The Respondent failed to provide a defence of Interoperability under s. 41.12 of the Act. Under this provision, the Respondent had the burden of proving that their infringing activities were undertaken for the purpose of making Nintendo’s data and program code “interoperable”, a concept in information technology that relates to the ability of a system to work with another system, with the objective of promoting coherence. The Court quickly rejected this defence because although the devices could theoretically be used for legitimate “homebrew” purposes, the proof revealed that these devices were designed and marketed principally to play pirated copies of Nintendo’s video games.

c) Damages

The Court favoured a calculation of statutory damages on a per-work basis, and not on the TPMs themselves. The Court stated that this approach is more harmonious with the wording of the Act, and consistent with the economic reality of copyright, “[a] robber breaks a lock because of the value behind the lock, not because of the value of the locks”.

Damages of $11,700,000 were awarded to Nintendo for TPM circumvention of 585 games, corresponding to $20,000 per work, the statutory maximum. The Court also awarded $60,000 for copyright infringement, corresponding to $20,000 for infringement of each of the three header data works. Although the Court has the possibility of reducing statutory damages when a number of works are involved in a single medium and the total amount awarded would be grossly out of proportion to the infringement, it refused to do so since the Respondent did not meet their burden regarding these two elements.

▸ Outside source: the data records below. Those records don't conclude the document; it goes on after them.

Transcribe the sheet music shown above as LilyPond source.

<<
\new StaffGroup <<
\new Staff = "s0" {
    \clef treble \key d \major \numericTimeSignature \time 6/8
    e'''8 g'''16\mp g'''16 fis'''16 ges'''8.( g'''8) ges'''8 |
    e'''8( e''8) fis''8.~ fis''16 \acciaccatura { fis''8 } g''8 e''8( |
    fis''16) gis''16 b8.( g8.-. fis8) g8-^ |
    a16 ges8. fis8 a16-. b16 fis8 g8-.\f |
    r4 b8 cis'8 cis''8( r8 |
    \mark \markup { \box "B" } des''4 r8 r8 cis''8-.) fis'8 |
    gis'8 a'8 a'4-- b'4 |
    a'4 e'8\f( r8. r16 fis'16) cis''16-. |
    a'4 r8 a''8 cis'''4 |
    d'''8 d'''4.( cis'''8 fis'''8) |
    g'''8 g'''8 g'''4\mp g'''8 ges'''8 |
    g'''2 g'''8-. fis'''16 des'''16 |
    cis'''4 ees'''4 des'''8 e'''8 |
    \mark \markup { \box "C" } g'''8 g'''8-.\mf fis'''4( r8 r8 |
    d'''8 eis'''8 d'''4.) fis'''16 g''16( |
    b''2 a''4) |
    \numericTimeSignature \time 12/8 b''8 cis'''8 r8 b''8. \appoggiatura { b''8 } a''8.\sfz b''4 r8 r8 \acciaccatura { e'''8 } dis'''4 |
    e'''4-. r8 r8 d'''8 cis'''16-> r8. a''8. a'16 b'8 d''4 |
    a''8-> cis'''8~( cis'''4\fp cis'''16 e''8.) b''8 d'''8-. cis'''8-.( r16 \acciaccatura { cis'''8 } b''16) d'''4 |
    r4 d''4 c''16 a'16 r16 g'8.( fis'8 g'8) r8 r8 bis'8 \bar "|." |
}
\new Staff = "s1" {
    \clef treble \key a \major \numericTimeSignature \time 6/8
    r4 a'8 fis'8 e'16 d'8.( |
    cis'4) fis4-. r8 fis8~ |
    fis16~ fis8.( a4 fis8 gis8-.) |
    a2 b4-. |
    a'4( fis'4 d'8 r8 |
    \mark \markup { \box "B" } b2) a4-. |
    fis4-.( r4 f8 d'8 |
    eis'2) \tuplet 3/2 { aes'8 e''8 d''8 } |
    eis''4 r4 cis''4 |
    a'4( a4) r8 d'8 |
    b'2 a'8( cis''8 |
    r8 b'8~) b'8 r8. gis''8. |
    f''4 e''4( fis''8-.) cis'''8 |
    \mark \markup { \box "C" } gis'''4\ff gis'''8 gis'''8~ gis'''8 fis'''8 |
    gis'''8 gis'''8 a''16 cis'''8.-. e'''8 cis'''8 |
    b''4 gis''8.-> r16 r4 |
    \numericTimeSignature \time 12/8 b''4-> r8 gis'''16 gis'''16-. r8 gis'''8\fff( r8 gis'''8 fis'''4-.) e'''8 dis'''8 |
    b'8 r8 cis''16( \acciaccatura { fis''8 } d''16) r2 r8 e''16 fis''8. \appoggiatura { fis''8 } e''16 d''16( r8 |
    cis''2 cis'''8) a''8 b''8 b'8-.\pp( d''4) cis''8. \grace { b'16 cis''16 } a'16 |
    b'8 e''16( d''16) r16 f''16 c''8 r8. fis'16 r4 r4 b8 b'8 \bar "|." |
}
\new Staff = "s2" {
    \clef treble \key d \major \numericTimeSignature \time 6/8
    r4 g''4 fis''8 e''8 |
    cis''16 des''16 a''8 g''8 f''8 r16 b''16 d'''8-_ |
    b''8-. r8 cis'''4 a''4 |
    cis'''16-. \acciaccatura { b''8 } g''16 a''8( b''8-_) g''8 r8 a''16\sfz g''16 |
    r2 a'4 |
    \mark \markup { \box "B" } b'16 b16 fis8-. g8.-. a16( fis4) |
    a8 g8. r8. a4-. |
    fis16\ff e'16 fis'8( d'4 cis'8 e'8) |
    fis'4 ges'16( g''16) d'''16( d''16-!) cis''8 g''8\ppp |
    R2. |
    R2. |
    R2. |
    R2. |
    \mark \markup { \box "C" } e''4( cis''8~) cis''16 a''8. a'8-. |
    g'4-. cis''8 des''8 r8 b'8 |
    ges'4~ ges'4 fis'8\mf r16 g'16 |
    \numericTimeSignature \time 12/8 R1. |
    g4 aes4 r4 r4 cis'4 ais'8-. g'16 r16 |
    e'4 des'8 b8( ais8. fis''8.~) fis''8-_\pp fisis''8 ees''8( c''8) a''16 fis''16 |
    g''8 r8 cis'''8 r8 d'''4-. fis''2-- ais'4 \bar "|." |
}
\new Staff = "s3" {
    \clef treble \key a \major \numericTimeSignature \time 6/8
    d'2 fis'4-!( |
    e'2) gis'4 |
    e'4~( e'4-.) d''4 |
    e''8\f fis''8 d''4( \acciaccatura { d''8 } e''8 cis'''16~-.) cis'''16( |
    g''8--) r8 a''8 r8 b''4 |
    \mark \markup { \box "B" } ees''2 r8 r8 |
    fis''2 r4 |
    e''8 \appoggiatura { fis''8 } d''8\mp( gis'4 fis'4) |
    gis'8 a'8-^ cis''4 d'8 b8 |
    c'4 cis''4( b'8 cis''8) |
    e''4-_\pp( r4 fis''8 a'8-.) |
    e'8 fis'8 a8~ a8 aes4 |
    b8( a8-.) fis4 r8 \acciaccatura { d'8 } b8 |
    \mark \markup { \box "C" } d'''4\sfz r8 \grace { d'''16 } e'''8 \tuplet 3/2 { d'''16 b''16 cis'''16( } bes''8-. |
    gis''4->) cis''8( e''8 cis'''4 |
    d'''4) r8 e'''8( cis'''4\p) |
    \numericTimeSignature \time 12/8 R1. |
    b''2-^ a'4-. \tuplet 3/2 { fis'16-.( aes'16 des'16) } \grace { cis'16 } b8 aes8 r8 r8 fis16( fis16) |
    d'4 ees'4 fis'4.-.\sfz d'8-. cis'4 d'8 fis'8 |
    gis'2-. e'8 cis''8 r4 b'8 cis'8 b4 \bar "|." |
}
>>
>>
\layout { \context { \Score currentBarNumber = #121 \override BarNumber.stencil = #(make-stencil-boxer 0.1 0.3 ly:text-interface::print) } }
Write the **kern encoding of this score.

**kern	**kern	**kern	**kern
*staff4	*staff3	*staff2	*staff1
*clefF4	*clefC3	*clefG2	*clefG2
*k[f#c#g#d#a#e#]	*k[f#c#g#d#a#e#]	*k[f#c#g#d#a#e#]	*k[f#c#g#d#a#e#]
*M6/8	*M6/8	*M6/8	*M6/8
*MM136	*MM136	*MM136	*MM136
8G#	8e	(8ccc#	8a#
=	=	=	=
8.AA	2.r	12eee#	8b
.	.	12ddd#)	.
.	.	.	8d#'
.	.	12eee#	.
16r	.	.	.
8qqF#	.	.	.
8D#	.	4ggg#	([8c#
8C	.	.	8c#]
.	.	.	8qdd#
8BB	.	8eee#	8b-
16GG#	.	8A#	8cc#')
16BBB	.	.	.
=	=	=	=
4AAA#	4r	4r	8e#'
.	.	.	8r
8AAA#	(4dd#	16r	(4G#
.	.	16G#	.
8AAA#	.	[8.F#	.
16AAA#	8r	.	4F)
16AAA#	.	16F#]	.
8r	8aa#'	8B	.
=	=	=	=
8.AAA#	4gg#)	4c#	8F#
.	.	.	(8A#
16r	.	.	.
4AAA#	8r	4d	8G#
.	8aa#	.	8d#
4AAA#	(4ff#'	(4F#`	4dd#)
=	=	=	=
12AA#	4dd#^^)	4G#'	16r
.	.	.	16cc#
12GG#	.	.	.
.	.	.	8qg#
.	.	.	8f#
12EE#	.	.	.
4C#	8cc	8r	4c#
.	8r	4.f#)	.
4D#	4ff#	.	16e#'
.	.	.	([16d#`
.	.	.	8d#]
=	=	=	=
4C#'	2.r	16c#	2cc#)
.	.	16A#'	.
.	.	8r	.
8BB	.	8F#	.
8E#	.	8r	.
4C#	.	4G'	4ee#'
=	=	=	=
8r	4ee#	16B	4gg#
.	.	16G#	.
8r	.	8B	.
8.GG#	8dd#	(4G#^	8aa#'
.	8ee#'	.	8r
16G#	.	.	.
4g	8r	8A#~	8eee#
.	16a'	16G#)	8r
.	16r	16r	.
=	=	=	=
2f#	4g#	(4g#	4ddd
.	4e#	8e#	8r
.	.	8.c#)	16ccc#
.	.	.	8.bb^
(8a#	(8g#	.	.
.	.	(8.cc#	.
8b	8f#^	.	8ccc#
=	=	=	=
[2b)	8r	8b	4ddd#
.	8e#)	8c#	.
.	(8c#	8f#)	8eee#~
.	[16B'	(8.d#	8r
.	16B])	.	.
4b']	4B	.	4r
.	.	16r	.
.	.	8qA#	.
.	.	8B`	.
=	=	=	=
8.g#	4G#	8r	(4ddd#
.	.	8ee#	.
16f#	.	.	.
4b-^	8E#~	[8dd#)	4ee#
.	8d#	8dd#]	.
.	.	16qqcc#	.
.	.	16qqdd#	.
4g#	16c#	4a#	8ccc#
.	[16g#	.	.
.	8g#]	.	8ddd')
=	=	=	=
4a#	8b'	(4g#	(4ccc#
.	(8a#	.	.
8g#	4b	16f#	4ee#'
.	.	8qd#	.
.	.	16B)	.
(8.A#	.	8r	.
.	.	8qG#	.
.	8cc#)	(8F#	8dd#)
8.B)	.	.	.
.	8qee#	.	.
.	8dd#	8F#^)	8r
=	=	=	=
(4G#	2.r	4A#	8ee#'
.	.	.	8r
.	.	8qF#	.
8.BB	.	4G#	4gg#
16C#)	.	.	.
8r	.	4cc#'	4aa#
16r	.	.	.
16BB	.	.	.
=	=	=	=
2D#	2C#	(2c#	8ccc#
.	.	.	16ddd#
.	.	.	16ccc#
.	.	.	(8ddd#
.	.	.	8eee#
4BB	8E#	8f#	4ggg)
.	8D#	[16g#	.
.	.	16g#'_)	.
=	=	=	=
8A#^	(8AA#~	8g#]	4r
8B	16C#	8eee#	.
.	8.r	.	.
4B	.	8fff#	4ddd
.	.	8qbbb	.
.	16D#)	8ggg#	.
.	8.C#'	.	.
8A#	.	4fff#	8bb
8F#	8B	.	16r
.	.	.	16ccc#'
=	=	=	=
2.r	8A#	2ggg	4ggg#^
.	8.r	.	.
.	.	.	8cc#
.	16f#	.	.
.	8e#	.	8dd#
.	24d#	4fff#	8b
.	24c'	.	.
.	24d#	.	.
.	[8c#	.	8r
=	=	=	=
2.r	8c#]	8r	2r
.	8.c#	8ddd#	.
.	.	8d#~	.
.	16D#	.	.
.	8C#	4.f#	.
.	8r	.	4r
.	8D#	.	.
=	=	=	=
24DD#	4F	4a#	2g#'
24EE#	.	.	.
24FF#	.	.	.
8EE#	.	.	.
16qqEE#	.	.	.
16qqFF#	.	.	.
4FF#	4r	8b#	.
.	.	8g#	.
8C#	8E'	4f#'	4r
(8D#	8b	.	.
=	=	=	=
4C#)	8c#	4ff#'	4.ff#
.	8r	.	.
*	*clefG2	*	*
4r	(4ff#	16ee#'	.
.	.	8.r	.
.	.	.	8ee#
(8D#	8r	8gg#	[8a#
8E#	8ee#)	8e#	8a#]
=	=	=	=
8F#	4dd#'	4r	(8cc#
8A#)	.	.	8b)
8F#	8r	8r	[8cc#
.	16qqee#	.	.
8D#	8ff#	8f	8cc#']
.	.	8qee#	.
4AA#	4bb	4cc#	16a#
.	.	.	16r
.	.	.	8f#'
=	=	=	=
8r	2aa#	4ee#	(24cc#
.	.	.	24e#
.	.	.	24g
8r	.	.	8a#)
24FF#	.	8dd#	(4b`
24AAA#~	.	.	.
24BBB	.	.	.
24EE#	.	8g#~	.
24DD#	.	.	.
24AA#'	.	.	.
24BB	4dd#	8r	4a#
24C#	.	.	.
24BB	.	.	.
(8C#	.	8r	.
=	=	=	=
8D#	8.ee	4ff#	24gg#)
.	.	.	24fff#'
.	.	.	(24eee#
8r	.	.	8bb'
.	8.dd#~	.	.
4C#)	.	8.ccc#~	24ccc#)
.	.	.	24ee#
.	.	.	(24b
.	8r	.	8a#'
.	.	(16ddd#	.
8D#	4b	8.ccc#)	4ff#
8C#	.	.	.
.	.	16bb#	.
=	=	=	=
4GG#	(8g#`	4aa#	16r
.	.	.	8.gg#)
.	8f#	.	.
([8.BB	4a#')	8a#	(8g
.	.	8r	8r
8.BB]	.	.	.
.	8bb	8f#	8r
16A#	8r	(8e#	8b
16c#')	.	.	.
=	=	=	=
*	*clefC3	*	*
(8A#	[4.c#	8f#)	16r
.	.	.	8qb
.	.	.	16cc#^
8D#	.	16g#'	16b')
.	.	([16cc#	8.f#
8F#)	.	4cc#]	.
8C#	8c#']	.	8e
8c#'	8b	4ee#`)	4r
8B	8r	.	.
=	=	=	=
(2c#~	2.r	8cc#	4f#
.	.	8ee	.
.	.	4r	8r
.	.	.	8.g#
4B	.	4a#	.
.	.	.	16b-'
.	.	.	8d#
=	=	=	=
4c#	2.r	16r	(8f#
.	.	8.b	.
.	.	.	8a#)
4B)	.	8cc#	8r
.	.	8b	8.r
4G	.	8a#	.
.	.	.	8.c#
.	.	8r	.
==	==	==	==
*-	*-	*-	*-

The Court favoured awarding the statutory maximum due to evidence of bad faith on the part of the Respondent, and the need to deter future infringement.

Finally, the Court emphasized the Respondent’s disregard for Nintendo’s rights and decided that the deliberate conduct and nature of the wrongdoings justified an award of punitive damages in the amount of $1,000,000. In total, $12,760,000 in damages were awarded to Nintendo.


This case shows that the courts are taking a firm approach to enforce TPMs, and are ready to award significant remedies to deter those who engage in circumvention activities. This decision is of particular importance to those in the creative industry, including specifically the video game industry, as it shows that employing TPMs can be an effective way of preventing piracy and protecting their investments in Canada.